[Recorded data]
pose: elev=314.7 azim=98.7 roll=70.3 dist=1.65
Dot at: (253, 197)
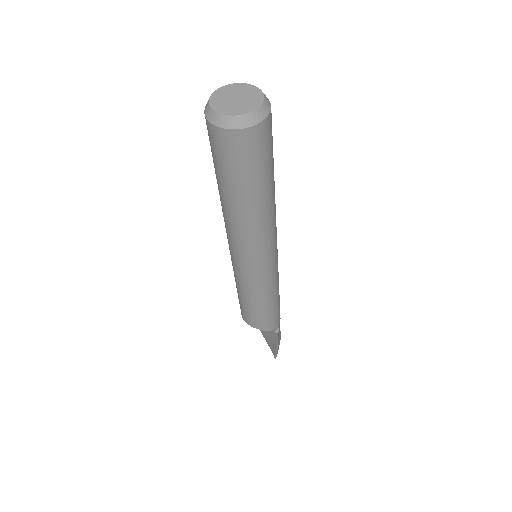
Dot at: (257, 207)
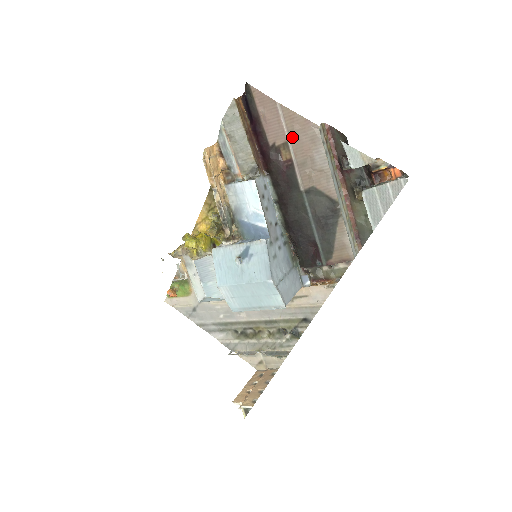
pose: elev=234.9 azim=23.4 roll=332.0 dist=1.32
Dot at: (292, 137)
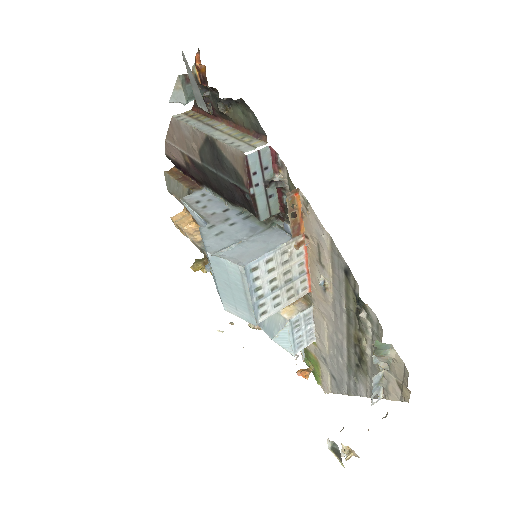
Dot at: (178, 144)
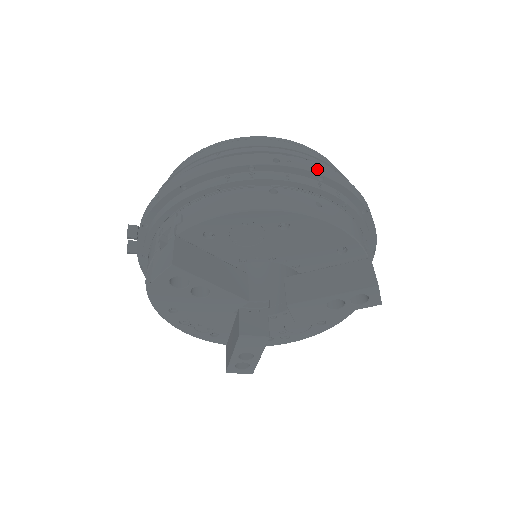
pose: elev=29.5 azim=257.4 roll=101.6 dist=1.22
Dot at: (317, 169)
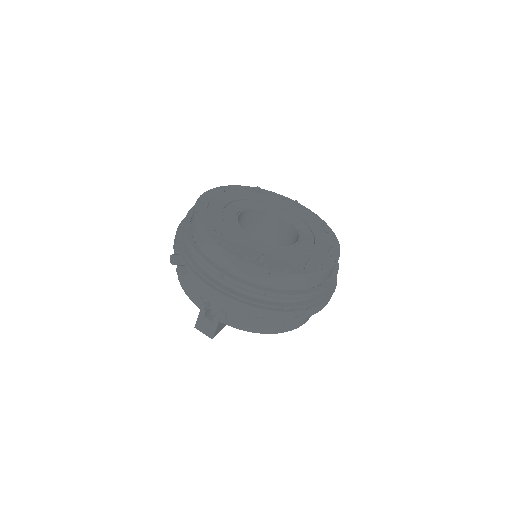
Dot at: (317, 311)
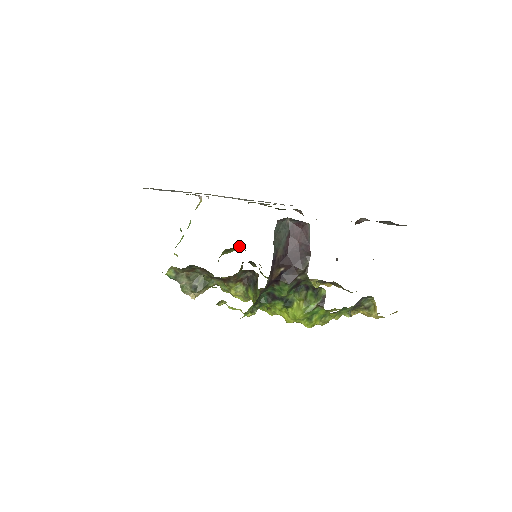
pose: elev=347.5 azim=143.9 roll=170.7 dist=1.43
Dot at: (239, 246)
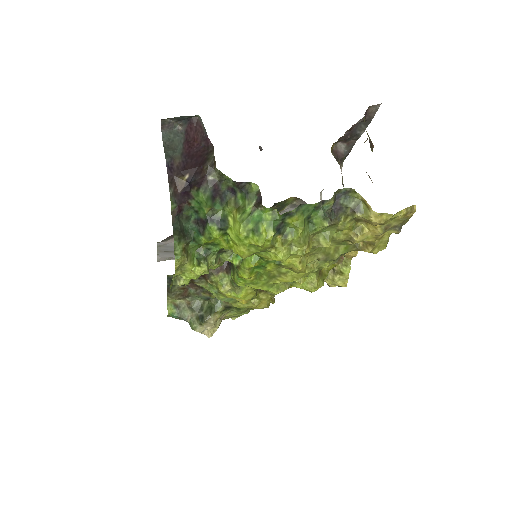
Dot at: occluded
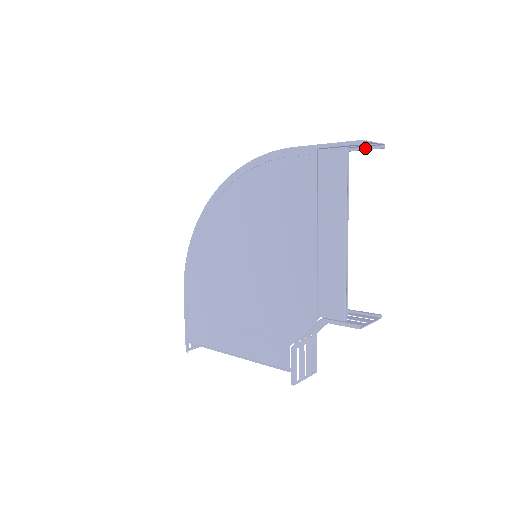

Work to complete »
Identify each line in the listing above that contains the string "elev", and copy those lines in full.

Answer in full »
pose: elev=314.7 azim=98.7 roll=70.3 dist=1.65
pose: elev=234.9 azim=23.4 roll=332.0 dist=1.32
pose: elev=29.5 azim=257.4 roll=101.6 dist=1.22
pose: elev=347.5 azim=143.9 roll=170.7 dist=1.43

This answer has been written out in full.